** begin SOURCE TEXT **

I've came back from my long holiday with DB, and it was awesome on so many levels.
One of the levels was, that I've realized, again, that I am capable of living on my own, without NM constantly sniffing my behind, begging and growling for breadcrumbs of attention, like a stray dog. Actually, life is much more enjoyable this way.
As soon as we got back, she tries to put on the same record again. What amazes me is how deeply she is unable to understand, imagine or even hear anything that is outside her mind.
I've become tired of explaining why I don't want to visit them and chit-chat, when I get home from work around 11PM. I simply don't explain and don't go. She invites, or tries to force, or anything related, I ignore.

** end SOURCE TEXT **

• **DIRECTIVE A**: In the rows of classification lines below, replace "common name" with "vernacular name" everywhere it appears and rewrite every row with nothing else altered.

** begin RECORDS FOR THE TASK **

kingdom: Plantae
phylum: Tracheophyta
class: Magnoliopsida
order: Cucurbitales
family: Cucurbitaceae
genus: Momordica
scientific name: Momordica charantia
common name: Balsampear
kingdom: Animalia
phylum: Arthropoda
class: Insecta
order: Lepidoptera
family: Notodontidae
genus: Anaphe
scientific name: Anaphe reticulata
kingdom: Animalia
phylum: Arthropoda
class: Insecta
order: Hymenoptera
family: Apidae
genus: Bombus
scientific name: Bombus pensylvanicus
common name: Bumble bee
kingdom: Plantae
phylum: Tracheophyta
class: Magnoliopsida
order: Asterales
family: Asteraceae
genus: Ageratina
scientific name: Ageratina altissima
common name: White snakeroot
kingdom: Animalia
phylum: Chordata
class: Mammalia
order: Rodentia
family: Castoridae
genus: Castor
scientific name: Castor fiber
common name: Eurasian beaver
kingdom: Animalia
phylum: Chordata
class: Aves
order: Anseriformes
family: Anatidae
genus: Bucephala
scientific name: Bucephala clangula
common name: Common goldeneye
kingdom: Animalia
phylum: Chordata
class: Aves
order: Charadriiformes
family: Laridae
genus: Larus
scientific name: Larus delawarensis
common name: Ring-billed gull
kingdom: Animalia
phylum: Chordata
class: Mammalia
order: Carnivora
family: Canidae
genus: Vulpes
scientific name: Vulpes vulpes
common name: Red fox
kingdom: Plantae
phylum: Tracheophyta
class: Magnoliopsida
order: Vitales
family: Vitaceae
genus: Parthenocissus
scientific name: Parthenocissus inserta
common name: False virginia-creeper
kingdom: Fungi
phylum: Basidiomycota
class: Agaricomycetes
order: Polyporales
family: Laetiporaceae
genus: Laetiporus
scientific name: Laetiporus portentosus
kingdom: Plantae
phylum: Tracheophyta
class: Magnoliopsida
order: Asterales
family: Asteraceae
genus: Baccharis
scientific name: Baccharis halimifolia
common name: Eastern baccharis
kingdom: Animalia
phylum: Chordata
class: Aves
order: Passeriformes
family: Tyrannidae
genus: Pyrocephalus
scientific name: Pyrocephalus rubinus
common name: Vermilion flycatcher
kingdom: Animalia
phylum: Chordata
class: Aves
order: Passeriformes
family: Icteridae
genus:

** end RECORDS FOR THE TASK **

• **DIRECTIVE B**: Pick up the account of returning from the long holiday and no longer answering NM's invitations, and carry it on from its last sentence.

• **RESULT A**:
kingdom: Plantae
phylum: Tracheophyta
class: Magnoliopsida
order: Cucurbitales
family: Cucurbitaceae
genus: Momordica
scientific name: Momordica charantia
vernacular name: Balsampear
kingdom: Animalia
phylum: Arthropoda
class: Insecta
order: Lepidoptera
family: Notodontidae
genus: Anaphe
scientific name: Anaphe reticulata
kingdom: Animalia
phylum: Arthropoda
class: Insecta
order: Hymenoptera
family: Apidae
genus: Bombus
scientific name: Bombus pensylvanicus
vernacular name: Bumble bee
kingdom: Plantae
phylum: Tracheophyta
class: Magnoliopsida
order: Asterales
family: Asteraceae
genus: Ageratina
scientific name: Ageratina altissima
vernacular name: White snakeroot
kingdom: Animalia
phylum: Chordata
class: Mammalia
order: Rodentia
family: Castoridae
genus: Castor
scientific name: Castor fiber
vernacular name: Eurasian beaver
kingdom: Animalia
phylum: Chordata
class: Aves
order: Anseriformes
family: Anatidae
genus: Bucephala
scientific name: Bucephala clangula
vernacular name: Common goldeneye
kingdom: Animalia
phylum: Chordata
class: Aves
order: Charadriiformes
family: Laridae
genus: Larus
scientific name: Larus delawarensis
vernacular name: Ring-billed gull
kingdom: Animalia
phylum: Chordata
class: Mammalia
order: Carnivora
family: Canidae
genus: Vulpes
scientific name: Vulpes vulpes
vernacular name: Red fox
kingdom: Plantae
phylum: Tracheophyta
class: Magnoliopsida
order: Vitales
family: Vitaceae
genus: Parthenocissus
scientific name: Parthenocissus inserta
vernacular name: False virginia-creeper
kingdom: Fungi
phylum: Basidiomycota
class: Agaricomycetes
order: Polyporales
family: Laetiporaceae
genus: Laetiporus
scientific name: Laetiporus portentosus
kingdom: Plantae
phylum: Tracheophyta
class: Magnoliopsida
order: Asterales
family: Asteraceae
genus: Baccharis
scientific name: Baccharis halimifolia
vernacular name: Eastern baccharis
kingdom: Animalia
phylum: Chordata
class: Aves
order: Passeriformes
family: Tyrannidae
genus: Pyrocephalus
scientific name: Pyrocephalus rubinus
vernacular name: Vermilion flycatcher
kingdom: Animalia
phylum: Chordata
class: Aves
order: Passeriformes
family: Icteridae
genus:

• **RESULT B**:
We have been talking about economy and politics with EF, obviously NM had to bark in with all her negativity. EF escaped as usual and left me there with NM who constantly kept on whining about how the world will continuously get worse, including all the people, and showered us with conspiracy theories and negativity. Instead of trying to reflect on what she said, I asked her suggestions on changing the world's course. It soon turned out that she had absolutely no clue about what she was talking about. Since she did not expect this turn of events (being questioned instead of getting her usual dose of narcissistic supply), she unconsciously started exposing her uncertainty, how she is constantly in a state of 'learnt helplessness' and how alone and bitter she feels in the world, and her life
And I've just realized how much NM wanted to make me like her... I
have been living in learned helplessness for so long, it still seems
weird when I do something on my own, for myself.
I've bought some books for myself. In my FOO, buying something for yourself, for your own happiness, without asking for anyone's permission for it, without explaining it in detail why you would otherwise die/starve/freeze to death was a sin that was comparable to killing your own family members. It was a scary experience to buy something for myself. But also, a wonderful one.
It is so much easier to see the patterns, when I don't feel emotionally enmeshed with her.
Also, life seems more peaceful.
Keeping the Gestalt prayer in mind helps me.
"I do my thing and you do your thing.
I am not in this world to live up to your expectations,
And you are not in this world to live up to mine.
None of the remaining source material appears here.